Development of methods and applications of advanced optical microscopy

Two-photon polarization microscopy (2PPM), a microscopy technique developed by our laboratoryallows sensitive observations of molecular processes taking place in living cells and animals. The technique works through observing changes of orientation of a fluorescent label (such as a fluorescent protein), attached to the protein of interest. 2PPM allows detecting changes in conformation of fluorescently labeled proteins, and also changes in interactions of fluorescently labeled proteins with other proteins. The technique has been successfully used for observing activation of G-proteins, changes in intracellular calcium orientation, changes in cell membrane voltage and other processes. Although the technique currently allows observing changes in orientation of the fluorescent label, it does not currently allow determining the orientation of the fluorescent label (fluorescent protein). We are now working on filling the gap, by studying optical properties of fluorescent molecules (fluorescent dyes such as F2N12S, fluorescent proteins) and finding ways to determine their orientation in synthetic lipid membranes and membranes of living cells by 2PPM.

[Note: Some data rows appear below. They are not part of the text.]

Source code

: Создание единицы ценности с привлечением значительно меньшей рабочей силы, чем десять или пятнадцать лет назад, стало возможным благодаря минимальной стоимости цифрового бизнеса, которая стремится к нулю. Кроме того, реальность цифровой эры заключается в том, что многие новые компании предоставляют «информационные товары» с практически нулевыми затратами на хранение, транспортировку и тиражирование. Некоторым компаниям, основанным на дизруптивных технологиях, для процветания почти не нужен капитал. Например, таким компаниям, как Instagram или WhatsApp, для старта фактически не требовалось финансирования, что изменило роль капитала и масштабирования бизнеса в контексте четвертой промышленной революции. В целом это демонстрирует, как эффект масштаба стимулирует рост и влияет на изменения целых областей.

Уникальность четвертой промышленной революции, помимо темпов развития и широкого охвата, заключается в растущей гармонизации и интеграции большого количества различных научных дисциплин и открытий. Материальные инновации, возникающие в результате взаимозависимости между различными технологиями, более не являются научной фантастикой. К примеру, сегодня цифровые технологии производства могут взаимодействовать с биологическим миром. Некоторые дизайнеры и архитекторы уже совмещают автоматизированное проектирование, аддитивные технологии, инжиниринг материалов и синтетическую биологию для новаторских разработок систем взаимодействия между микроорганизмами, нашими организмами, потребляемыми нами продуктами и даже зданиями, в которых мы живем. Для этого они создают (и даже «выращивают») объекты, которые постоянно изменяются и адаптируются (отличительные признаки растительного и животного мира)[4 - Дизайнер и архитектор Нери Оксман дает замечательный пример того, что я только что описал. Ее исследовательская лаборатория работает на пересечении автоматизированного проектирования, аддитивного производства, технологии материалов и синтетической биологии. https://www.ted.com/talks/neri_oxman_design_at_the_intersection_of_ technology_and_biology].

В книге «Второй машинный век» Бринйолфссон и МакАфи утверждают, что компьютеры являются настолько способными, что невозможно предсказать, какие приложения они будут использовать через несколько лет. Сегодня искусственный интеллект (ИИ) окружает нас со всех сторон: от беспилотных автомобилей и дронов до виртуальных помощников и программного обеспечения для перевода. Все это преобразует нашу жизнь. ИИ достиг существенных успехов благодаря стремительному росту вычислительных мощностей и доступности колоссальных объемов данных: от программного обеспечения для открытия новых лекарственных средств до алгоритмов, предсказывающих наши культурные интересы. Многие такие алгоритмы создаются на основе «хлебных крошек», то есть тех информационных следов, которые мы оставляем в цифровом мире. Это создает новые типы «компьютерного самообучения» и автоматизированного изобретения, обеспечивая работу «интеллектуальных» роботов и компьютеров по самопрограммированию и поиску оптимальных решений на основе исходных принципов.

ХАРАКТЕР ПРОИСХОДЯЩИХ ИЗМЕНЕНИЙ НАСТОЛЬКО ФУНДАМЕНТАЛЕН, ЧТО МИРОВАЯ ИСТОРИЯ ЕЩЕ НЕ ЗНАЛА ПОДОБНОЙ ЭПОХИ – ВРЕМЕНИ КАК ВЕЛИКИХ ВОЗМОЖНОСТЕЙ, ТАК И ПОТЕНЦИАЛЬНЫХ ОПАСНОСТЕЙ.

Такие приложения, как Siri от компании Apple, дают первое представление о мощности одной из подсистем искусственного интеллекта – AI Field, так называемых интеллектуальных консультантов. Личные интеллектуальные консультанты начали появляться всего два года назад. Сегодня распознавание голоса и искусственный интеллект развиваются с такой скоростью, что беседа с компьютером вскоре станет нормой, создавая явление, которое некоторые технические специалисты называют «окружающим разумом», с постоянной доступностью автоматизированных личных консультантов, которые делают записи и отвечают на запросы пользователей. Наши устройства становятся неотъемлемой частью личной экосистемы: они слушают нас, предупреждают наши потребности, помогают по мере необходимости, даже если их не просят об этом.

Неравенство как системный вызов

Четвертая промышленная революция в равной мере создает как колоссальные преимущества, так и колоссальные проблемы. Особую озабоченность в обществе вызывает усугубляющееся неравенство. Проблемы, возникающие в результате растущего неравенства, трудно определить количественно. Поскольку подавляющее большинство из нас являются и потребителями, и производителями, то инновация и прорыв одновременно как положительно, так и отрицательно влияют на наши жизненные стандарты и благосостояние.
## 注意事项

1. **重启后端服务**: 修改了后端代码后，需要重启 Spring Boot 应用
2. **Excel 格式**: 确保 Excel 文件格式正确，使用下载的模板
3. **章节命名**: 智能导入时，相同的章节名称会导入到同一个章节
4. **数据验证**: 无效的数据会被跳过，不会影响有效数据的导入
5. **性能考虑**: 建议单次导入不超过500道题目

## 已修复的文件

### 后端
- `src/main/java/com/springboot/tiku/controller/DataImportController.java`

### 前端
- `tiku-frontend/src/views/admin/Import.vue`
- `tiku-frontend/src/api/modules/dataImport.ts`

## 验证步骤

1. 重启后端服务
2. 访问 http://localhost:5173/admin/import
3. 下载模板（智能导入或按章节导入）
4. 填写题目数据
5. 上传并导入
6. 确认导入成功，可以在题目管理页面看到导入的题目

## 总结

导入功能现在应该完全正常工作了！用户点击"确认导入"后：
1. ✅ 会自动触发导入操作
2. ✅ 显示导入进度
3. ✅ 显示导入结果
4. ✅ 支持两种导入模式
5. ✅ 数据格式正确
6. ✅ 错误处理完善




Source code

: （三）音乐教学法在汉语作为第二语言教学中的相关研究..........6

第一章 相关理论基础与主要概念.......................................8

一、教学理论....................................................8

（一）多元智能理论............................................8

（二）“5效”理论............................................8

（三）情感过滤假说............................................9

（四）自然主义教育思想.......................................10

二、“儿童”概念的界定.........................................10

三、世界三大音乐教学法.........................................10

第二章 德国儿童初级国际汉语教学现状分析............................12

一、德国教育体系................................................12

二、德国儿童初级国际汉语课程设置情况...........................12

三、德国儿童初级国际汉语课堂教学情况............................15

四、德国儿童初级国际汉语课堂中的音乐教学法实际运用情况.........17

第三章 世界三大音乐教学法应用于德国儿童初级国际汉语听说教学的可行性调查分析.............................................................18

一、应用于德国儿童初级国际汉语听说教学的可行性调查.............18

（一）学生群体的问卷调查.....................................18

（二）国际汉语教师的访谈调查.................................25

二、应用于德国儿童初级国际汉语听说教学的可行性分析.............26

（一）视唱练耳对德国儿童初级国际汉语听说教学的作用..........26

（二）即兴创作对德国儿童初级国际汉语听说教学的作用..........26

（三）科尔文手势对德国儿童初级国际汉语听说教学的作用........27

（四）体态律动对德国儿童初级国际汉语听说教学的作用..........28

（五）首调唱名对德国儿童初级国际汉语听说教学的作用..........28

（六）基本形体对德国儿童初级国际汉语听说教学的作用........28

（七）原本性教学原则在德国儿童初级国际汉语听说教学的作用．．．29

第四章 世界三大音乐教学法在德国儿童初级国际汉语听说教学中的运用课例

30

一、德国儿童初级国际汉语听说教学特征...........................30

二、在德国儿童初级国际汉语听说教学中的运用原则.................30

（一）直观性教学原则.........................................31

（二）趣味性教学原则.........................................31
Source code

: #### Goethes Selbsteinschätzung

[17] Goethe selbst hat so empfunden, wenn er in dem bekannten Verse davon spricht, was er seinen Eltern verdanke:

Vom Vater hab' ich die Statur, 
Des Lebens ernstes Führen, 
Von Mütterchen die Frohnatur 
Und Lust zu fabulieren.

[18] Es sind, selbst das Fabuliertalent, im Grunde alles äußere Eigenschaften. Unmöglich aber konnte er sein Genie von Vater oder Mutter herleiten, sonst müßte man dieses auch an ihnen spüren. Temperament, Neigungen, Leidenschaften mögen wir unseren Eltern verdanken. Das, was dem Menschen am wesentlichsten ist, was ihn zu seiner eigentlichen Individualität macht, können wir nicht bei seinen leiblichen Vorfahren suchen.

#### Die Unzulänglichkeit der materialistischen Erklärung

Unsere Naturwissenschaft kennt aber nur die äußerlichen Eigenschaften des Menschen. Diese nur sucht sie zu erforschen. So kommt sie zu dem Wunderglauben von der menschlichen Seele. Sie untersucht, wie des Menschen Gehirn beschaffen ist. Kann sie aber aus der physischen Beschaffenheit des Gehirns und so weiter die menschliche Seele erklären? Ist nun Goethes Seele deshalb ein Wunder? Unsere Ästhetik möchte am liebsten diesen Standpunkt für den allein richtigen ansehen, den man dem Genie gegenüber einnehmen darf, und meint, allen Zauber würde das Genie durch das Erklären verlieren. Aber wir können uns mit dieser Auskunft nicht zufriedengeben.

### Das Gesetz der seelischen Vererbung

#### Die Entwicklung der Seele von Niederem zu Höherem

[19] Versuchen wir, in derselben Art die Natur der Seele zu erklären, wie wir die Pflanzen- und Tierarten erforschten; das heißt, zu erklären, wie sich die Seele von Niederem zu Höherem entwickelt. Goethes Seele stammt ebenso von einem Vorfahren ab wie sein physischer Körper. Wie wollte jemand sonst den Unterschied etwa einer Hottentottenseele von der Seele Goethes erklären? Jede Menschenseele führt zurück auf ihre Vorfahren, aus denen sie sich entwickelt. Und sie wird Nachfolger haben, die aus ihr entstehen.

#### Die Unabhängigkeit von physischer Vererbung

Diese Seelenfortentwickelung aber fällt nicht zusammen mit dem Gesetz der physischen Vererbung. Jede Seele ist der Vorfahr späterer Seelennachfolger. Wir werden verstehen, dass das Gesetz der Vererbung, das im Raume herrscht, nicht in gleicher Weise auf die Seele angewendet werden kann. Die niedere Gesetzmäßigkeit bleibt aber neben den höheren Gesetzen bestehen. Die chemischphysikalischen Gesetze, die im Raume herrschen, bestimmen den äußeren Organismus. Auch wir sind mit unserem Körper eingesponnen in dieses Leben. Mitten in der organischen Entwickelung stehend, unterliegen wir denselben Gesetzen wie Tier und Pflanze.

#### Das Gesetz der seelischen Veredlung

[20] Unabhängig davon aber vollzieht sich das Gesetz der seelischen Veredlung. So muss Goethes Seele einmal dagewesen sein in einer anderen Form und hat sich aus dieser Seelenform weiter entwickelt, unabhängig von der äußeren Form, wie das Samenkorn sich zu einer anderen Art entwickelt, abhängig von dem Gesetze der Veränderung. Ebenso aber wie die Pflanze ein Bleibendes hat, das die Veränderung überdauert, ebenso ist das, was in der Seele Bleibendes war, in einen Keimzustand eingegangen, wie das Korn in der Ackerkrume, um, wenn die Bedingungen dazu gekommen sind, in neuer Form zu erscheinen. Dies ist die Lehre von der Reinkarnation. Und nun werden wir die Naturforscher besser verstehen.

Development of novel genetically encoded optical probes of molecular processes

2PPM takes advantage of anisotropic optical properties of fluorescent proteins in order to observe changes in conformation or protein-protein interactions of proteins of interest. The technique is applicable to many existing constructs consisting of a membrane protein labeled by a fluorescent protein, and often, 2PPM allows existing constructs to be used as optical probes of molecular processes. However, it should be possible to develop genetically encoded optical probes specifically for use in 2PPM. Such probes should have considerable advantages over probes used in techniques such as FRET, largely due to 2PPM's need for only a single fluorescent label. 2PPM probes should allow studies of molecular systems closer to natural state and simultaneous observations of multiple processes (multiplexing). Furthermore, because of 2PPMs ability to yield insights into protein structure, it should be possible to develop such probes in a rational, structure-guided fashion. We are currently pursuing development of various 2PPM probes of G-protein/GPCR activation and other processes.

Development of a voltage sensitive fluorescent protein / Organization of the mammalian odorant and pheromone detection systems

The brain is an electric organ. Therefore, being able to observe changes in membrane voltage of neurons is crucial for understanding of how the brain works. While it is possible to monitor electrical activity of neurons both directly (using electrodes) and indirectly (using voltage sensitive dyes), both approaches have severe limitations. Electrophysiological methods allow monitoring of only a few cells at a time. Voltage sensitive dyes have seen only limited applications due to their toxicity and low staining selectivity. Having a genetically encoded optical sensor of membrane voltage, a voltage sensitive fluorescent protein, would avoid the drawbacks of the current methods and allow detailed monitoring of complete neural circuits and neuronal assemblies. This in turn would allow us to decipher the organizing principles of the brain, as well as the particulars of individual brain subsystems. Our goal is to understand how the brain works. That is why we are working on developing a voltage sensitive fluorescent protein.